I would have to say the toughest criticism I have received was from a couple of reviewers who, admitting they were obsessive-compulsive, insisted that they had to read all of my books in the order that they were written. Well, the Mac Faraday Mysteries and the Lovers in Crime are my newest books which readers love. My first two books were written a decade ago and completely different. They have different tone and style. I even posted that on my website.
However, not keeping in mind the age of the books, these couple of reviewers trashed these two books and me as a writer saying they would never read anything else I had written because I am so bad.
Finally, I had to make a difficult decision to take those first two books out of distribution. Really, they aren’t bad books. A Small Case of Murder was short listed for a couple of awards. But some reviewers failed to acknowledge how an author, like any artist, can grow over time and appreciate their earlier works.
The best compliment was from a reviewer who said that I could “give Agatha Christie a run for her money.” She is who I aspire to be like, and any comparison to her or Earl Stanley Gardner is a great compliment.
Here’s a couple of quirky questions for you, Lauren Carr
What’s your favorite movie? Die Hard and Witness for the Prosecution. I’m talking about the 1957 movie which is impossible to find now.

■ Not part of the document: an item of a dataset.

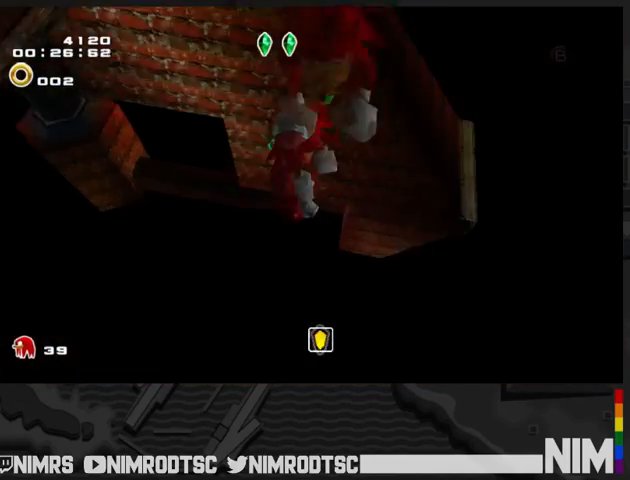
{"buttons": ["A"], "left_stick": "up-left", "right_stick": "center", "button_events": []}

Cake with or without ice cream? With, of course!
Date night out, or date night in? Date Night Out. (It happens so rarely.)
Thanksgiving or Christmas? Christmas.
Physical copy of a book or eReader?? Both. Depends on the book.
Is there anything that you would like to say to your readers and fans?
Visit Lauren’s websites and blog at:
Blog: Literary Wealth: https://literarywealth.wordpress.com/
Gnarly’s Facebook Page: https://www.facebook.com/GnarlyofMacFaradayMysteries
Lovers in Crime Facebook Page:
Thanks for stopping by!
About The Author:
Lauren Carr fell in love with mysteries when her mother read Perry Mason to her at bedtime.
Lauren is also the author of the Mac Faraday Mysteries, which takes place in Deep Creek Lake, Maryland. The first two books in her series, It’s Murder, My Son and Old Loves Die Hard have been getting rave reviews from readers and reviewers. Lauren’s fifth mystery, Shades of Murder has been receiving rave reviews since its release.
Lauren’s sixth book, Dead on Ice, has just been released. Dead on Ice introduces a new series entitled Lovers in Crime, in which Joshua Thornton will join forces with homicide detective Cameron Gates.
The owner of Acorn Book Services, Lauren is also a publishing manager, consultant, editor, cover and layout designer, and marketing agent for independent authors. This spring, two books written by independent authors will be released through the management of Acorn Book Services.
Lauren is a popular speaker who has made appearances at schools, youth groups, and on author panels at conventions. She also passes on what she has learned in her years of writing and publishing by conducting workshops and teaching in community education classes.
She lives with her husband, son, and two dogs on a mountain in Harpers Ferry, WV.